> ФРАГМЕНТ СТРАНИЦЫ
+++

A то, что он затем будет излучать в мир, освятит всю его жизнь и выведет культуру навстречу истинному христианству.

I. Раны

1. Жизнь без святыни

Жизнь без святыни есть первое большое бедствие нашего времени.

Незаметно лишается наша жизнь святынь. Порой мы даже не подозреваем, когда это начинается и как это происходит; мы как-то забываем об этом, совершенно не думая об опасности, и вдруг – свершилось. Многие из нас этого не замечают. А если вдруг замечают, то немало удивляются и даже печалятся, так как никто не хотел этого и не может сказать, как стал этому виной. А вина-то как раз заключается не в деянии, а в небрежении и упущении: мы не сумели, не захотели взлелеять в себе противоположное – духовную полноту и глубину жизни.

+++

> УСЛОВИЕ ЗАДАНИЯ
Что во фрагменте страницы названо первым большим бедствием нашего времени?

> РАЗДЕЛ ДАННЫХ
+++

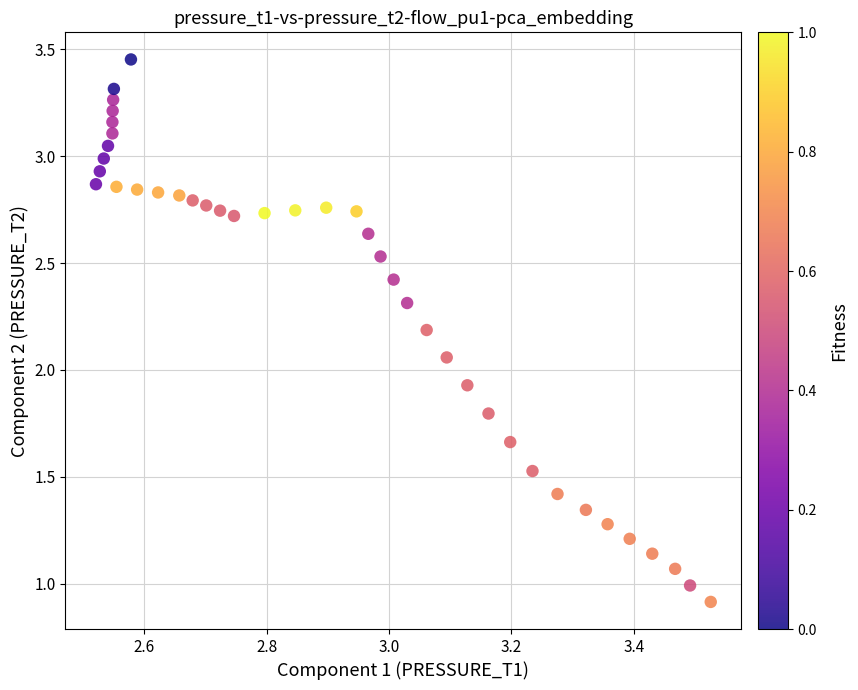

What is the range of X values (max minus min)?

1.0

+++

> РЕШЕНИЕ
Жизнь без святыни.